Exactly as written, transcribe each line of the listing.
· · · · · · ·
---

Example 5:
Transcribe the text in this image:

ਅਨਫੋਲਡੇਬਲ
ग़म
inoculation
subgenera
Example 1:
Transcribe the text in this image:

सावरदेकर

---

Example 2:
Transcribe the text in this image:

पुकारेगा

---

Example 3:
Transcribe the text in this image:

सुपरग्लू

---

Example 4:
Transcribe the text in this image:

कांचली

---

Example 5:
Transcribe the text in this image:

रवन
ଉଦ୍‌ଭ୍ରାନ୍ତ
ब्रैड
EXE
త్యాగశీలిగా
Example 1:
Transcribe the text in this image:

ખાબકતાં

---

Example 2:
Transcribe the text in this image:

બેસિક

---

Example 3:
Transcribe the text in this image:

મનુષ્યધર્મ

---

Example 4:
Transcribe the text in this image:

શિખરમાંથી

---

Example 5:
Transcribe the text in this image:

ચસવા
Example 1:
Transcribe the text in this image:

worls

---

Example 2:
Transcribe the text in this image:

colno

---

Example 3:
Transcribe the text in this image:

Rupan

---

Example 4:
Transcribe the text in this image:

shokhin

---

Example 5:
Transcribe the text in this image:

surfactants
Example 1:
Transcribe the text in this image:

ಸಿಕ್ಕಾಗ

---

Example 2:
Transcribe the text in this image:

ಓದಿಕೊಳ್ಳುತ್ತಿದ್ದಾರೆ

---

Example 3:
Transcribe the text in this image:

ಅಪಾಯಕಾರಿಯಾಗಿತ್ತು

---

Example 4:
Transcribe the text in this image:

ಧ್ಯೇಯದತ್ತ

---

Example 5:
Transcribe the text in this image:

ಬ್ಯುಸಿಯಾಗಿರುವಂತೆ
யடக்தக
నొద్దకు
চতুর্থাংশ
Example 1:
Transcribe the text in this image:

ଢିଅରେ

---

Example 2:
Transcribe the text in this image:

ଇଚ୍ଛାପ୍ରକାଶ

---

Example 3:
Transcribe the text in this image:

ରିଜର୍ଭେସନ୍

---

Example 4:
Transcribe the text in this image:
· · · · · · ·
§ **Written reply**:
---

Example 5:
Transcribe the text in this image:

ਅਨਫੋਲਡੇਬਲ
ग़म
inoculation
subgenera
Example 1:
Transcribe the text in this image:

सावरदेकर

---

Example 2:
Transcribe the text in this image:

पुकारेगा

---

Example 3:
Transcribe the text in this image:

सुपरग्लू

---

Example 4:
Transcribe the text in this image:

कांचली

---

Example 5:
Transcribe the text in this image:

रवन
ଉଦ୍‌ଭ୍ରାନ୍ତ
ब्रैड
EXE
త్యాగశీలిగా
Example 1:
Transcribe the text in this image:

ખાબકતાં

---

Example 2:
Transcribe the text in this image:

બેસિક

---

Example 3:
Transcribe the text in this image:

મનુષ્યધર્મ

---

Example 4:
Transcribe the text in this image:

શિખરમાંથી

---

Example 5:
Transcribe the text in this image:

ચસવા
Example 1:
Transcribe the text in this image:

worls

---

Example 2:
Transcribe the text in this image:

colno

---

Example 3:
Transcribe the text in this image:

Rupan

---

Example 4:
Transcribe the text in this image:

shokhin

---

Example 5:
Transcribe the text in this image:

surfactants
Example 1:
Transcribe the text in this image:

ಸಿಕ್ಕಾಗ

---

Example 2:
Transcribe the text in this image:

ಓದಿಕೊಳ್ಳುತ್ತಿದ್ದಾರೆ

---

Example 3:
Transcribe the text in this image:

ಅಪಾಯಕಾರಿಯಾಗಿತ್ತು

---

Example 4:
Transcribe the text in this image:

ಧ್ಯೇಯದತ್ತ

---

Example 5:
Transcribe the text in this image:

ಬ್ಯುಸಿಯಾಗಿರುವಂತೆ
யடக்தக
నొద్దకు
চতুর্থাংশ
Example 1:
Transcribe the text in this image:

ଢିଅରେ

---

Example 2:
Transcribe the text in this image:

ଇଚ୍ଛାପ୍ରକାଶ

---

Example 3:
Transcribe the text in this image:

ରିଜର୍ଭେସନ୍

---

Example 4:
Transcribe the text in this image:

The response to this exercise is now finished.